BTK Serial Killer's Daughter: Stephen King Is 'Exploiting My Father's 10 Victims'


BTK Serial Killer's Daughter: Stephen King Is 'Exploiting My Father's 10 Victims'


Dennis Rader; Stephen King


Travis Heying/AP; Ulf Andersen/Getty






10/03/2014 AT 02:30 PM EDT



The daughter of the notorious BTK serial killer has a bone to pick with author Stephen King and his upcoming movie A Good Marriage, adapted from one of his short stories that he admitted was inspired by her murderous father.

"He's exploiting my father's 10 victims and their families," Kerri Rawson told The Wichita Eagle in her first interview since her dad Dennis Rader was captured in 2005.


The movie, which opens Friday and stars Joan Allen and Anthony LaPaglia, revolves around a wife who discovers that her husband is a serial killer.

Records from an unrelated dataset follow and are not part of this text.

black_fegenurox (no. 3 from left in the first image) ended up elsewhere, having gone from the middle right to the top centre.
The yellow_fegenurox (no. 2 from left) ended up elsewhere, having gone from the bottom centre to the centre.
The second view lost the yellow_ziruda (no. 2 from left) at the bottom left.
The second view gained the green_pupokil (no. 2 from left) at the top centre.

Rawson has never visited her father at El Dorado Correctional Facility in Kansas, where he is now serving 10 consecutive life sentences. But she insists that Rader, who was an avid reader of King's fiction, would get a sick thrill knowing that he was the inspiration for one of his stories.


"He's just going to give my father a big head, and he absolutely does not need that," she told the paper. "Great – now Stephen King is giving my father a big head. Thanks for that. That's the last thing my dad should get."

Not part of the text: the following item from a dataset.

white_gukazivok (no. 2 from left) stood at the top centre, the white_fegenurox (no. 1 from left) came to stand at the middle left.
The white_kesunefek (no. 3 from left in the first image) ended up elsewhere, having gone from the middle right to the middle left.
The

What particularly upsets Rawson, a happily married former elementary school teacher and mother of two young children who lives in Michigan, are the insinuations that she, her brother and mother Paula – who divorced Rader not long after his arrest after his 30-year killing spree – knew of Rader's secret life.


"No way could she have known," Rawson said. "She wouldn't have raised us with him." Wichita police have said the same thing.


But FBI profiler John Douglas, whose 2007 book *Inside the Mind of BTK chronicled the case, learned from sources that Paula had clues that something was horribly wrong with her husband after she caught him hanging himself in women's clothing in the late 1970s. She was unable to connect the dots that Rader was actually the BTK (which stands for "Bind, Torture, Kill"), but her threats that she would leave him unless he got help reportedly spooked him.


"She inadvertently forced him to go into a type of low-grade hibernation," Douglas wrote in the book. "Outside of being arrested or killed, this was potentially the best thing that could have happened to Rader, preventing him from killing with even greater frequency. Who knows how many lives Paula may have saved?"


Johnny Dodd co-authored Inside the Mind of BTK.